Le ministre djiboutien
de l’Intérieur a donné jusqu’au 31 août à tous
ces clandestins attirés par “l’Eldorado djiboutien” pour
quitter ce petit pays de la Corne de l’Afrique, seul îlot de stabilité
dans une région déchirée par la guerre et la famine.

Passé ce délai,
des rafles anti-clandestins seront organisées
dans ce petit Etat peuplé de quelque 500.000 habitants qui jouit d’une
relative prospérité due à la présence de bases
militaires française et américaine.

Le délai d’un mois
du ministre djiboutien de l’Intérieur Abdoulkader Doualeh Waïs
laissé aux clandestins pour plier bagages et partir “librement
et dignement” semble avoir incité de nombreuses familles à
prendre le chemin du retour.

“Nous ne voulons
pas être malmenées par les opérations de rafles et de
refoulement qui peuvent avoir un caractère massif et concerner des
milliers de personnes”,
explique Khadija Bilal, une jeune femme d’une
trentaine d’années au teint clair, qui travaillait comme domestique.

“Pour quatre mille
francs djiboutiens (22 dollars environ), soit deux mille pour les bagages
et deux mille pour le passager, je prendrai le bus jusqu’à Galafi”,
ajoute-t-elle.

Le poste frontalier djibouto-éthiopien
de Galafi est situé à quelque 215 kilomètres au sud-ouest
de Djibouti-ville

Elle négociera
ensuite son transport jusqu’à chez elle, en Ethiopie, avec les chauffeurs
de poids lourds éthiopiens, ces transporteurs routiers qui font régulièrement
les navettes entre Addis-Abeba et le port de Djibouti.

“Des dizaines de
jeunes Ethiopiennes ont pris ce chemin, d’autres encouragées par leurs
conjoints sont partis avec leurs enfants et ont pris les trains de marchandises
reliant Djibouti à Dire-Dawa”, la seconde ville d’Ethiopie”,
assure-t-elle.

Mais si de nombreuses
femmes partent, ce n’est pas le cas des hommes.
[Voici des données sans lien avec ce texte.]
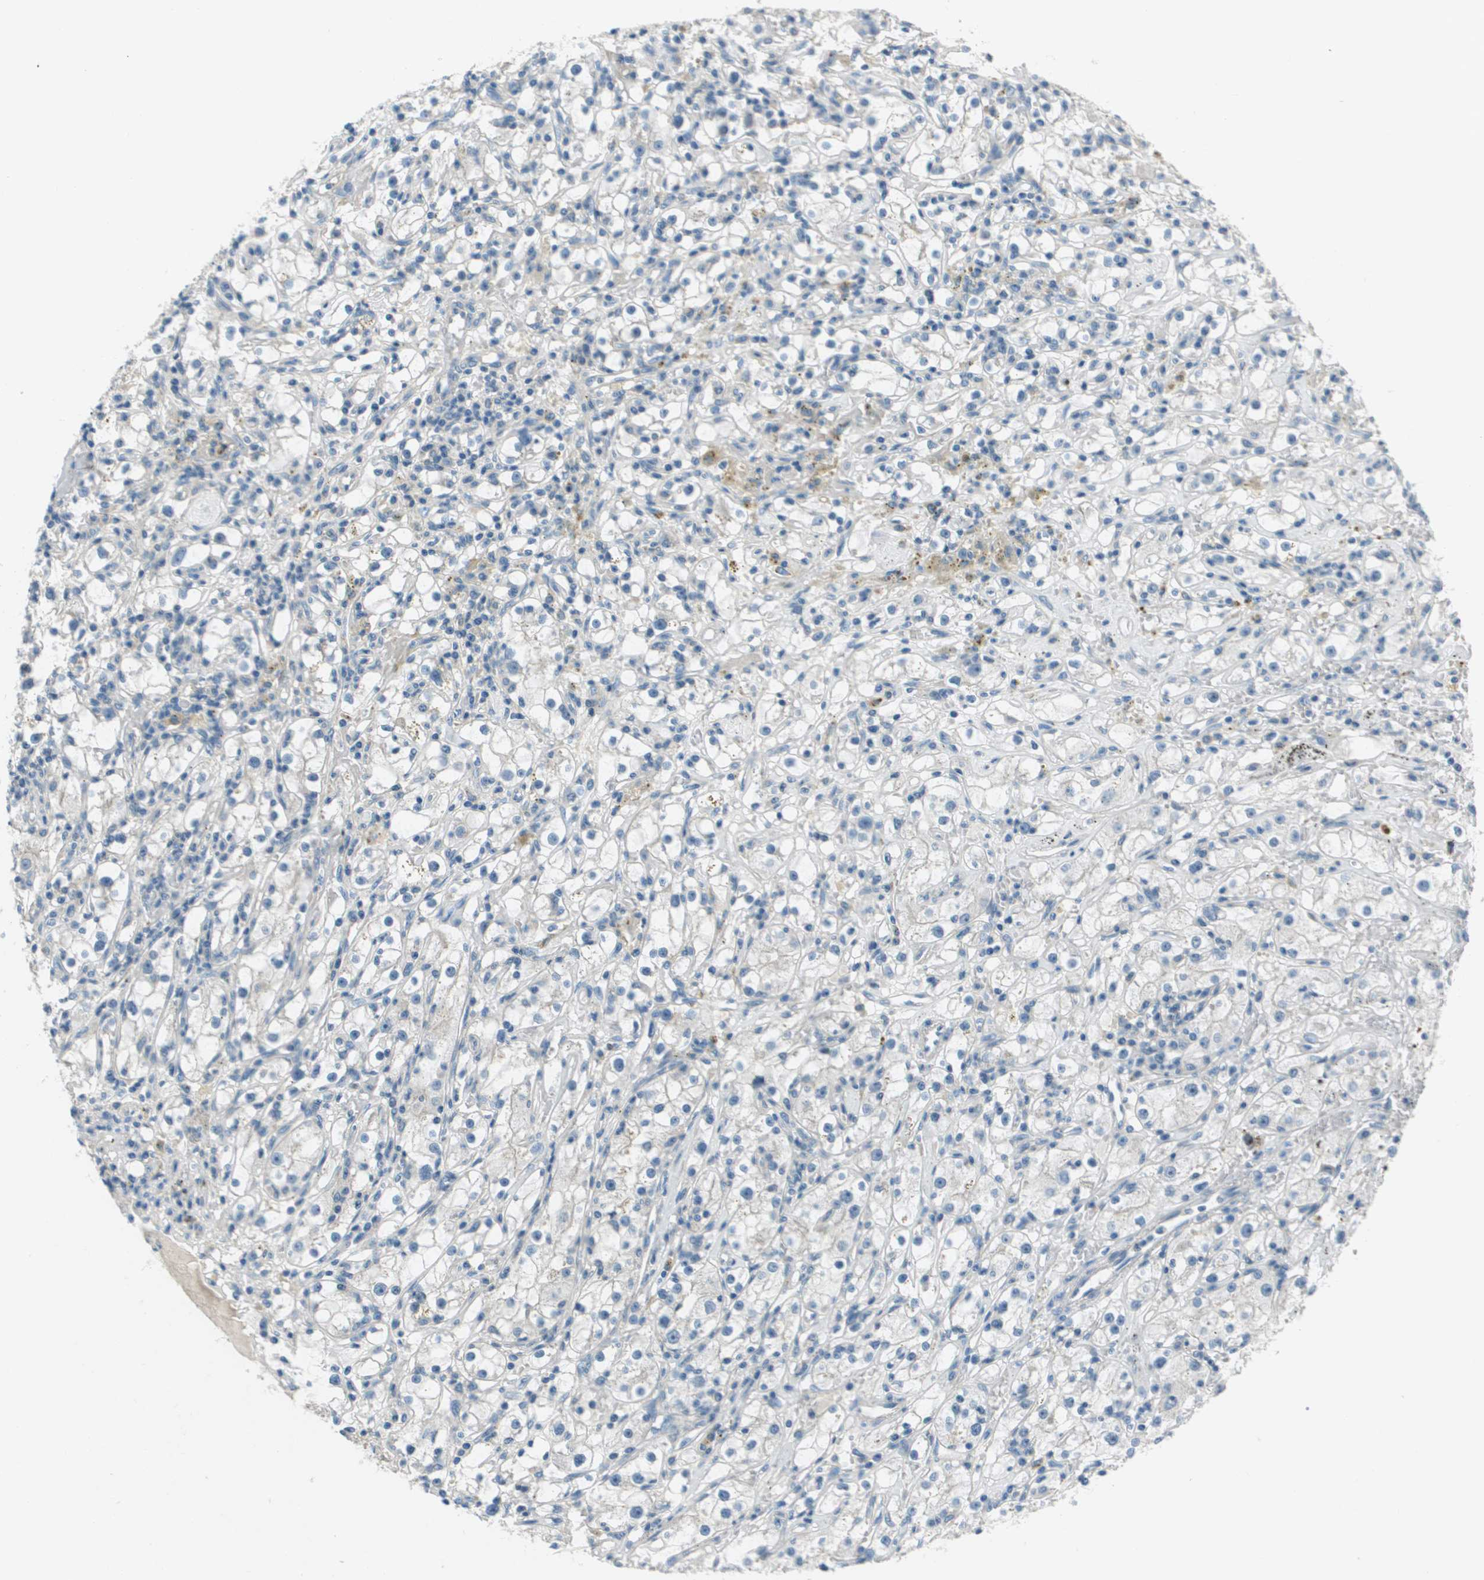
{"staining": {"intensity": "negative", "quantity": "none", "location": "none"}, "tissue": "renal cancer", "cell_type": "Tumor cells", "image_type": "cancer", "snomed": [{"axis": "morphology", "description": "Adenocarcinoma, NOS"}, {"axis": "topography", "description": "Kidney"}], "caption": "Immunohistochemistry (IHC) micrograph of human adenocarcinoma (renal) stained for a protein (brown), which displays no expression in tumor cells. (Brightfield microscopy of DAB (3,3'-diaminobenzidine) IHC at high magnification).", "gene": "PCOLCE", "patient": {"sex": "male", "age": 56}}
Selon elle, les hommes qui
sont surtout gardiens, marchands ambulants ou travailleurs journaliers, “veulent
rester pour gagner leur vie au risque d’être pris et d’être expulsés
par la force”.

Mulugeta, travailleur
journalier d’une vingtaine d’années, assure ainsi “qu’il n’a pas
peur d’être pris et d’être remis aux autorités éthiopiennes”.

Sa venue à Djibouti
“est comme pour beaucoup d’autres d’ordre économique” mais
elle lui a permis ausssi “d’échapper à un engagement forcé
dans l’armée éthiopienne”, explique-t-il.

Mulugeta a rejoint un
frère gardien et tous deux parviennent à économiser un
peu d’argent qu’ils envoient à leur famille restée en Ethiopie.

Malgré leurs conditions
de vie très précaires et la crise économique à
Djibouti, sous ajustement structurel depuis 1996, la plupart de ces clandestins
tirent profit d’une monnaie forte et d’un franc djibouti convertible et lié
au dollar.

“Des raisons économiques
mais également sécuritaires, liées à la présence
des forces américaines, semblent avoir contraint les autorités
djiboutiennes à agir pour mieux contrôler les frontières
terrestres”, souligne un observateur.